Hay quienes no necesitan ser contagiados por el virus para ser víctimas de la pandemia. Son las personas que, teniendo un grado de responsabilidad frente a ella, actúan como que no existiera o hacen lo contrario a lo que les corresponde en esas circunstancias. Los más visibles son, por supuesto, los mandatarios. Sin diferencias de colores, hay varios que minimizan la magnitud de la amenaza y postergan o simplemente no adoptan las medidas necesarias. El más visible de ellos es el inefable Trump, que hizo gala, una vez más, de esa mezcla tóxica que resulta de la ignorancia y el cinismo. En febrero, cuando la Organización Mundial de la Salud ya alertaba sobre la necesidad de tomar medidas, reducía la situación al caso de una persona que había llegado de China. Así continuó hasta los primeros días de marzo, en que debió aceptar la realidad, pero lo hizo en su estilo. Sostuvo que nadie había escuchado algo sobre esto. Obviamente, si él se había negado a escuchar, nadie podía haberlo hecho, de modo que el tema no existía hasta ese momento.
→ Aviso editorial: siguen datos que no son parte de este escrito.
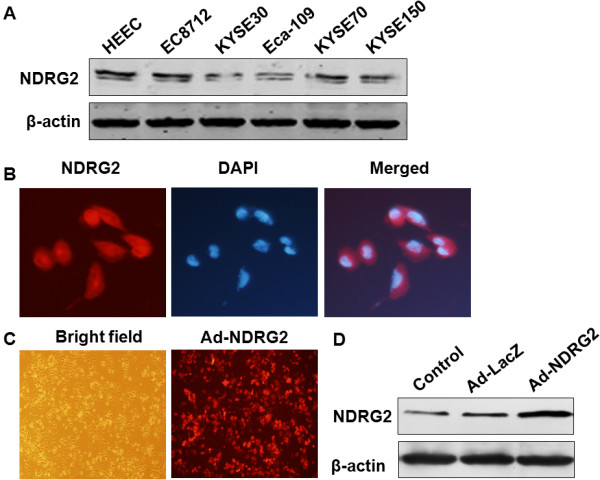
Up-regulation of NDRG2 expression by Ad-NDRG2 in Eca-109 cells. A. HEEC cells (a normal human oesophageal epithelial cell line) and five ESCC cell lines (EC8712, KYSE30, Eca-109, KYSE70 and KYSE150) were collected for protein extraction and analysed for NDRG2 expression using western blot. B. Subcellular localisation of NDRG2 in Eca-109 cells. Eca-109 cells were fixed and incubated with a primary anti-NDRG2 monoclonal antibody and a CY3 secondary antibody. Red fluorescence (NDRG2) was observed in the cytomembrane and cytoplasm of Eca-109 cells. Blue fluorescence indicates DAPI nuclear staining. C. Immunofluorescence showed the efficiency of Ad-NDRG2 infection (red). D. Western blot analysis of NDRG2 in Eca-109 cells infected with Ad-NDRG2. Equal amounts of protein (80 μg/lane) were subjected to western blot analysis as described in the Methods.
Felizmente para la población norteamericana, es un país federal en el que los estados que lo conforman pueden tomar sus propias medidas, como en efecto lo hicieron algunos.
Otro de ese grupo fue el brasileño Bolsonaro, que negó el peligro y se fue en contra de las indicaciones de su propio ministro de Sanidad que había establecido normas que restringían los eventos y reuniones masivas. Ofuscado por el desplome en las encuestas y por las críticas a su evidente incapacidad, convocó a una manifestación de respaldo, en la que participó directamente. Su gobierno sigue siendo uno de los pocos de América Latina que no han tomado medidas drásticas, a pesar de que la epidemia ya llegó hasta el gabinete ministerial. Son inimaginables las consecuencias potenciales en un país con altos niveles de pobreza y múltiples megaconcentraciones urbanas. Por ello, ya hay rumores de un posible juicio político como forma de evitar el desastre.
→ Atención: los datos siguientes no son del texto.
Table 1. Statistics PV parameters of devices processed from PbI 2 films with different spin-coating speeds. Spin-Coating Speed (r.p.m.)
En similar posición, aunque desde la antípoda ideológica, se colocó el mexicano López Obrador. Aunque la baja de su aceptación es mínima y no debería preocuparle, él no desperdicia una sola oportunidad para cultivarla con los baños de masas. Los abrazos y besos sustituyen a las palabras y sepultan cualquier medida preventiva que pudieran tomar las autoridades sanitarias. Sí, esas autoridades, porque él ha asegurado que no las va a tomar mientras esté protegido por la coraza de la honestidad y por el escudo de los detentes que exhibe en su prédica mañanera. No es dato menor que México y Brasil concentran el 52 % de la población latinoamericana.
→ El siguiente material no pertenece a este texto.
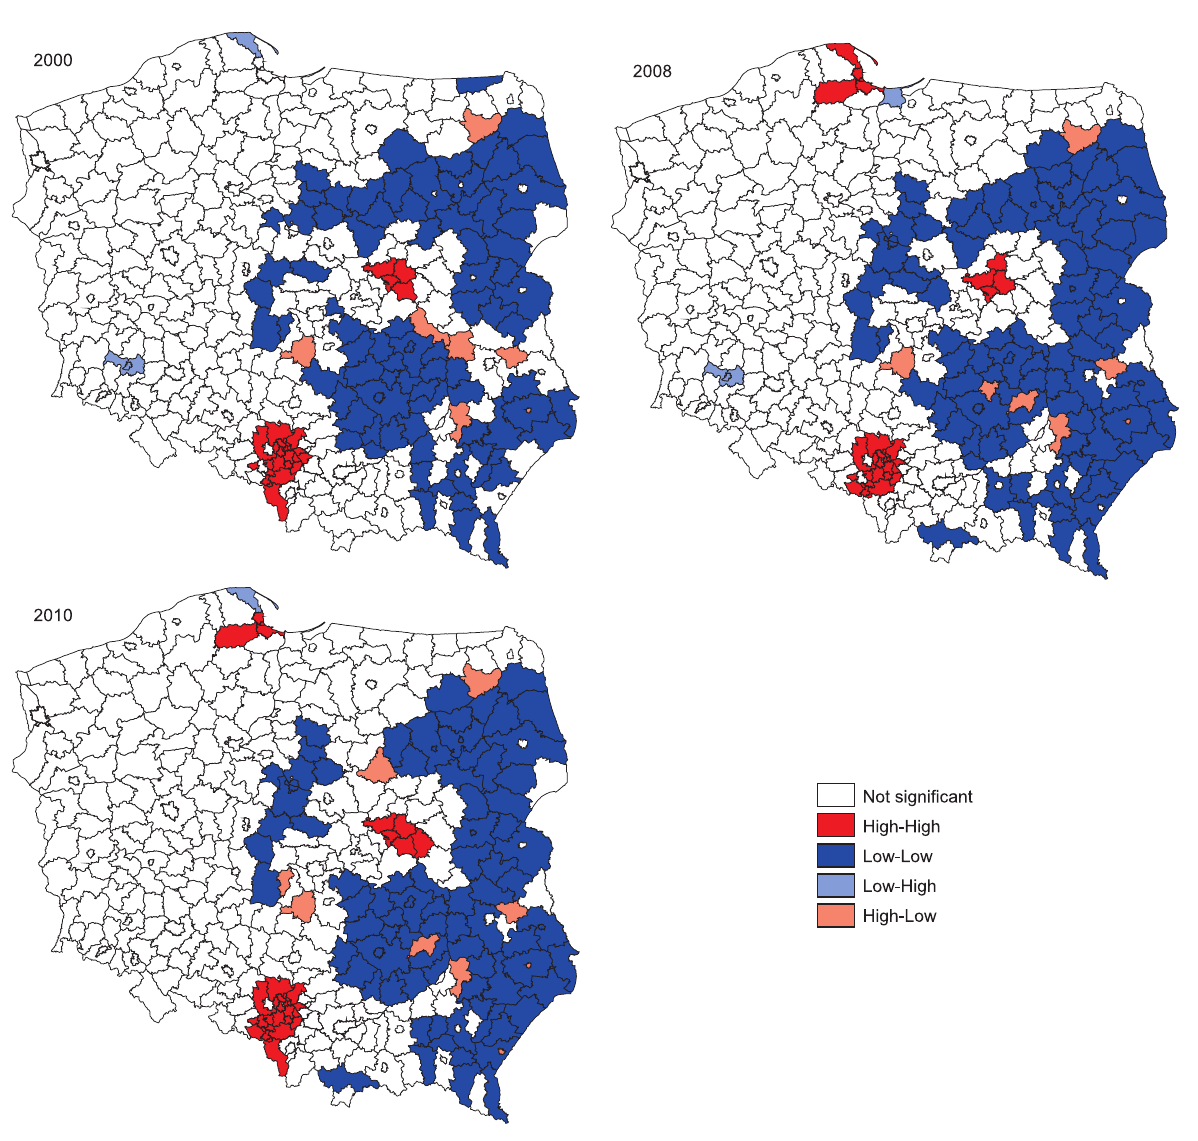
Fig. 5. Distribution of spatial dependence clusters established on the basis of LISA – local Moran’s I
Otro grupo es el de las personas que, por el afán de demostrar preocupación y acción, se dejan manejar por la desesperación. A este se integró la alcaldesa de Guayaquil con su iracunda e impensada invasión al aeropuerto. Todo el país supone –y así lo espera– que se recuperará del virus epidémico. Pero los efectos del virus político son de pronóstico reservado.